Saved entries:
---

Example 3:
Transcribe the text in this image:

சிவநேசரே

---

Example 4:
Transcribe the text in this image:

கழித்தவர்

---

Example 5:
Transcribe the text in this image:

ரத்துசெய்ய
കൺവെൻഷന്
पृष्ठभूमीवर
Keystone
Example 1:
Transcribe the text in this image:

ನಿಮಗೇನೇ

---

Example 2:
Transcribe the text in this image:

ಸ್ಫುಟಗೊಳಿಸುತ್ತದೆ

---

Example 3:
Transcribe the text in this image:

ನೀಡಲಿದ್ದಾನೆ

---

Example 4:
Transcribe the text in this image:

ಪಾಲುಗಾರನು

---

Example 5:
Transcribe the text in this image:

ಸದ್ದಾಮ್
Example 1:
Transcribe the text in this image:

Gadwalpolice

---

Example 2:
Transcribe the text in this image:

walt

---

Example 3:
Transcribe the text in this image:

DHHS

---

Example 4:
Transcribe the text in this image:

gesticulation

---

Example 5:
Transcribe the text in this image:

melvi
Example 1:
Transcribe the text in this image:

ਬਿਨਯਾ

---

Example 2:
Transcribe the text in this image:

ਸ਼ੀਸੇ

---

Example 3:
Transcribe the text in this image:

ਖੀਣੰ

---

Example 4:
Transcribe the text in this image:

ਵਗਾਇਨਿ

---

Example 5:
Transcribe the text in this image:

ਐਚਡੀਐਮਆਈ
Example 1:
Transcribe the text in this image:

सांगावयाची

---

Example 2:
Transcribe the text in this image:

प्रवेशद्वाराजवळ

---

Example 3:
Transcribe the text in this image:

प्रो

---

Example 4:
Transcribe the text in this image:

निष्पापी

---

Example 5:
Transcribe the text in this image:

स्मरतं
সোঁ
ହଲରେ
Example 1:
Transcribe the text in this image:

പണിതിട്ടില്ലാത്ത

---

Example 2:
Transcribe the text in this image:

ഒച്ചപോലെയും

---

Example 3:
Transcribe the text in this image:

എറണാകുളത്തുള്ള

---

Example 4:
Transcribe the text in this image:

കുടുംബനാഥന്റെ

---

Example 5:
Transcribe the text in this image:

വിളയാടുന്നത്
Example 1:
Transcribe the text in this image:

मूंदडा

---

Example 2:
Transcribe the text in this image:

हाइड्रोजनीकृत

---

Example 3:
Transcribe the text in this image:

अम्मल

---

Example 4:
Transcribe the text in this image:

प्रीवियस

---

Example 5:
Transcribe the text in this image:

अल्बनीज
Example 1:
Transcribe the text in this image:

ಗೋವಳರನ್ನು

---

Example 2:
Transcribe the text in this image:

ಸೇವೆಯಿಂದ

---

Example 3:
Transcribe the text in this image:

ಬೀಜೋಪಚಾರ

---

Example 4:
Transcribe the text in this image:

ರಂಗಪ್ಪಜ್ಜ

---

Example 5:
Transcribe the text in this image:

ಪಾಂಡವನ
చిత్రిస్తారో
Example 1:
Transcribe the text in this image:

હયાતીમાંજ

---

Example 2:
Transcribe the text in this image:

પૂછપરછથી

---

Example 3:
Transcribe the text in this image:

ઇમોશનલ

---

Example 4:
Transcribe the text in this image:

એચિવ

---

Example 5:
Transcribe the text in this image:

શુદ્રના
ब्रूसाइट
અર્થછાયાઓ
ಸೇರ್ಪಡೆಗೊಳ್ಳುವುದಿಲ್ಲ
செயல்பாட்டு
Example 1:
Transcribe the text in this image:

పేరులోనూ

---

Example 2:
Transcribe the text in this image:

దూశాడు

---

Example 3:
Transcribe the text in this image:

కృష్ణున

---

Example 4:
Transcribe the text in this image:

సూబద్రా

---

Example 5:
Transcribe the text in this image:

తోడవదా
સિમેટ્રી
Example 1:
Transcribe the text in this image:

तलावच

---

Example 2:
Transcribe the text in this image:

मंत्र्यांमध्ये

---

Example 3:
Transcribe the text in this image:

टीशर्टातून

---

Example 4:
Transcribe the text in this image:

▶ What you will do: Would you transcribe all of the data, keeping each line exact?

▶ Exercise answer:
---

Example 3:
Transcribe the text in this image:

சிவநேசரே

---

Example 4:
Transcribe the text in this image:

கழித்தவர்

---

Example 5:
Transcribe the text in this image:

ரத்துசெய்ய
കൺവെൻഷന്
पृष्ठभूमीवर
Keystone
Example 1:
Transcribe the text in this image:

ನಿಮಗೇನೇ

---

Example 2:
Transcribe the text in this image:

ಸ್ಫುಟಗೊಳಿಸುತ್ತದೆ

---

Example 3:
Transcribe the text in this image:

ನೀಡಲಿದ್ದಾನೆ

---

Example 4:
Transcribe the text in this image:

ಪಾಲುಗಾರನು

---

Example 5:
Transcribe the text in this image:

ಸದ್ದಾಮ್
Example 1:
Transcribe the text in this image:

Gadwalpolice

---

Example 2:
Transcribe the text in this image:

walt

---

Example 3:
Transcribe the text in this image:

DHHS

---

Example 4:
Transcribe the text in this image:

gesticulation

---

Example 5:
Transcribe the text in this image:

melvi
Example 1:
Transcribe the text in this image:

ਬਿਨਯਾ

---

Example 2:
Transcribe the text in this image:

ਸ਼ੀਸੇ

---

Example 3:
Transcribe the text in this image:

ਖੀਣੰ

---

Example 4:
Transcribe the text in this image:

ਵਗਾਇਨਿ

---

Example 5:
Transcribe the text in this image:

ਐਚਡੀਐਮਆਈ
Example 1:
Transcribe the text in this image:

सांगावयाची

---

Example 2:
Transcribe the text in this image:

प्रवेशद्वाराजवळ

---

Example 3:
Transcribe the text in this image:

प्रो

---

Example 4:
Transcribe the text in this image:

निष्पापी

---

Example 5:
Transcribe the text in this image:

स्मरतं
সোঁ
ହଲରେ
Example 1:
Transcribe the text in this image:

പണിതിട്ടില്ലാത്ത

---

Example 2:
Transcribe the text in this image:

ഒച്ചപോലെയും

---

Example 3:
Transcribe the text in this image:

എറണാകുളത്തുള്ള

---

Example 4:
Transcribe the text in this image:

കുടുംബനാഥന്റെ

---

Example 5:
Transcribe the text in this image:

വിളയാടുന്നത്
Example 1:
Transcribe the text in this image:

मूंदडा

---

Example 2:
Transcribe the text in this image:

हाइड्रोजनीकृत

---

Example 3:
Transcribe the text in this image:

अम्मल

---

Example 4:
Transcribe the text in this image:

प्रीवियस

---

Example 5:
Transcribe the text in this image:

अल्बनीज
Example 1:
Transcribe the text in this image:

ಗೋವಳರನ್ನು

---

Example 2:
Transcribe the text in this image:

ಸೇವೆಯಿಂದ

---

Example 3:
Transcribe the text in this image:

ಬೀಜೋಪಚಾರ

---

Example 4:
Transcribe the text in this image:

ರಂಗಪ್ಪಜ್ಜ

---

Example 5:
Transcribe the text in this image:

ಪಾಂಡವನ
చిత్రిస్తారో
Example 1:
Transcribe the text in this image:

હયાતીમાંજ

---

Example 2:
Transcribe the text in this image:

પૂછપરછથી

---

Example 3:
Transcribe the text in this image:

ઇમોશનલ

---

Example 4:
Transcribe the text in this image:

એચિવ

---

Example 5:
Transcribe the text in this image:

શુદ્રના
ब्रूसाइट
અર્થછાયાઓ
ಸೇರ್ಪಡೆಗೊಳ್ಳುವುದಿಲ್ಲ
செயல்பாட்டு
Example 1:
Transcribe the text in this image:

పేరులోనూ

---

Example 2:
Transcribe the text in this image:

దూశాడు

---

Example 3:
Transcribe the text in this image:

కృష్ణున

---

Example 4:
Transcribe the text in this image:

సూబద్రా

---

Example 5:
Transcribe the text in this image:

తోడవదా
સિમેટ્રી
Example 1:
Transcribe the text in this image:

तलावच

---

Example 2:
Transcribe the text in this image:

मंत्र्यांमध्ये

---

Example 3:
Transcribe the text in this image:

टीशर्टातून

---

Example 4:
Transcribe the text in this image:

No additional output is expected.